WHAT IS BEING ASKED.
Copy out every line of the entries below, word for word and with the same line breaks.

═══ RECORD SET ═══

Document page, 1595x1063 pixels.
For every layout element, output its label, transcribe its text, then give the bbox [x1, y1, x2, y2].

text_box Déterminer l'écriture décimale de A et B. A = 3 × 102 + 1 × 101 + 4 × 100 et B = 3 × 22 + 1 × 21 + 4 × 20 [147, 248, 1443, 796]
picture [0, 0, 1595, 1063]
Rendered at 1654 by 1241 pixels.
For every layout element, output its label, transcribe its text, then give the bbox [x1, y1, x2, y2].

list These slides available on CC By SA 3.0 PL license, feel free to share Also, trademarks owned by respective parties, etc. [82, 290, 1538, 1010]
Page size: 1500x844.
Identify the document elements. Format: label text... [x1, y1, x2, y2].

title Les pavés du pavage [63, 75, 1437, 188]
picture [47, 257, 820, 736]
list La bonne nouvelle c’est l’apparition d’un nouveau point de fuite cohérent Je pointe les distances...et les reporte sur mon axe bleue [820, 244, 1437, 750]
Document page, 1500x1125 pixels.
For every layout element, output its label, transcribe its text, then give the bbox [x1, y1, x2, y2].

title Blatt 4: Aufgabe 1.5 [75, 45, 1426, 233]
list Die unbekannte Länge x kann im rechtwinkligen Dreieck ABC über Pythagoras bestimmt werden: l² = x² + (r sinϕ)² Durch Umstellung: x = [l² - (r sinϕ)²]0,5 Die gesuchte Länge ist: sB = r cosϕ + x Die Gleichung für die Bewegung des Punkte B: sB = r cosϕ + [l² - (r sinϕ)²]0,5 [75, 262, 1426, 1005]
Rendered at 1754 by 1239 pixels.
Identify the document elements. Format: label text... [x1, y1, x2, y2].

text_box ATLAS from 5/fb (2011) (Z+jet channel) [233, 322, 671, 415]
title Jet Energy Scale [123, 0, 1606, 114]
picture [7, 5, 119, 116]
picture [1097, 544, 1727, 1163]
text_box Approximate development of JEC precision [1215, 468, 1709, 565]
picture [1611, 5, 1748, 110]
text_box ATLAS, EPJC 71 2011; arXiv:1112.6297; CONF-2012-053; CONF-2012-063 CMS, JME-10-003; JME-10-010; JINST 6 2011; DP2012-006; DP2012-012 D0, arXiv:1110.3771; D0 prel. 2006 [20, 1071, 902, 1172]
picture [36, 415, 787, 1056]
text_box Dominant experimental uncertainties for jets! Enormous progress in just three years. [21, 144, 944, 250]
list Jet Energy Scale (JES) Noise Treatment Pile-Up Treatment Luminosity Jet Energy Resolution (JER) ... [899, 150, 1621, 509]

═══

TASK ANSWER.
Document page, 1595x1063 pixels.
For every layout element, output its label, transcribe its text, then give the bbox [x1, y1, x2, y2].

text_box Déterminer l'écriture décimale de A et B. A = 3 × 102 + 1 × 101 + 4 × 100 et B = 3 × 22 + 1 × 21 + 4 × 20 [147, 248, 1443, 796]
picture [0, 0, 1595, 1063]
Rendered at 1654 by 1241 pixels.
For every layout element, output its label, transcribe its text, then give the bbox [x1, y1, x2, y2].

list These slides available on CC By SA 3.0 PL license, feel free to share Also, trademarks owned by respective parties, etc. [82, 290, 1538, 1010]
Page size: 1500x844.
Identify the document elements. Format: label text... [x1, y1, x2, y2].

title Les pavés du pavage [63, 75, 1437, 188]
picture [47, 257, 820, 736]
list La bonne nouvelle c’est l’apparition d’un nouveau point de fuite cohérent Je pointe les distances...et les reporte sur mon axe bleue [820, 244, 1437, 750]
Document page, 1500x1125 pixels.
For every layout element, output its label, transcribe its text, then give the bbox [x1, y1, x2, y2].

title Blatt 4: Aufgabe 1.5 [75, 45, 1426, 233]
list Die unbekannte Länge x kann im rechtwinkligen Dreieck ABC über Pythagoras bestimmt werden: l² = x² + (r sinϕ)² Durch Umstellung: x = [l² - (r sinϕ)²]0,5 Die gesuchte Länge ist: sB = r cosϕ + x Die Gleichung für die Bewegung des Punkte B: sB = r cosϕ + [l² - (r sinϕ)²]0,5 [75, 262, 1426, 1005]
Rendered at 1754 by 1239 pixels.
Identify the document elements. Format: label text... [x1, y1, x2, y2].

text_box ATLAS from 5/fb (2011) (Z+jet channel) [233, 322, 671, 415]
title Jet Energy Scale [123, 0, 1606, 114]
picture [7, 5, 119, 116]
picture [1097, 544, 1727, 1163]
text_box Approximate development of JEC precision [1215, 468, 1709, 565]
picture [1611, 5, 1748, 110]
text_box ATLAS, EPJC 71 2011; arXiv:1112.6297; CONF-2012-053; CONF-2012-063 CMS, JME-10-003; JME-10-010; JINST 6 2011; DP2012-006; DP2012-012 D0, arXiv:1110.3771; D0 prel. 2006 [20, 1071, 902, 1172]
picture [36, 415, 787, 1056]
text_box Dominant experimental uncertainties for jets! Enormous progress in just three years. [21, 144, 944, 250]
list Jet Energy Scale (JES) Noise Treatment Pile-Up Treatment Luminosity Jet Energy Resolution (JER) ... [899, 150, 1621, 509]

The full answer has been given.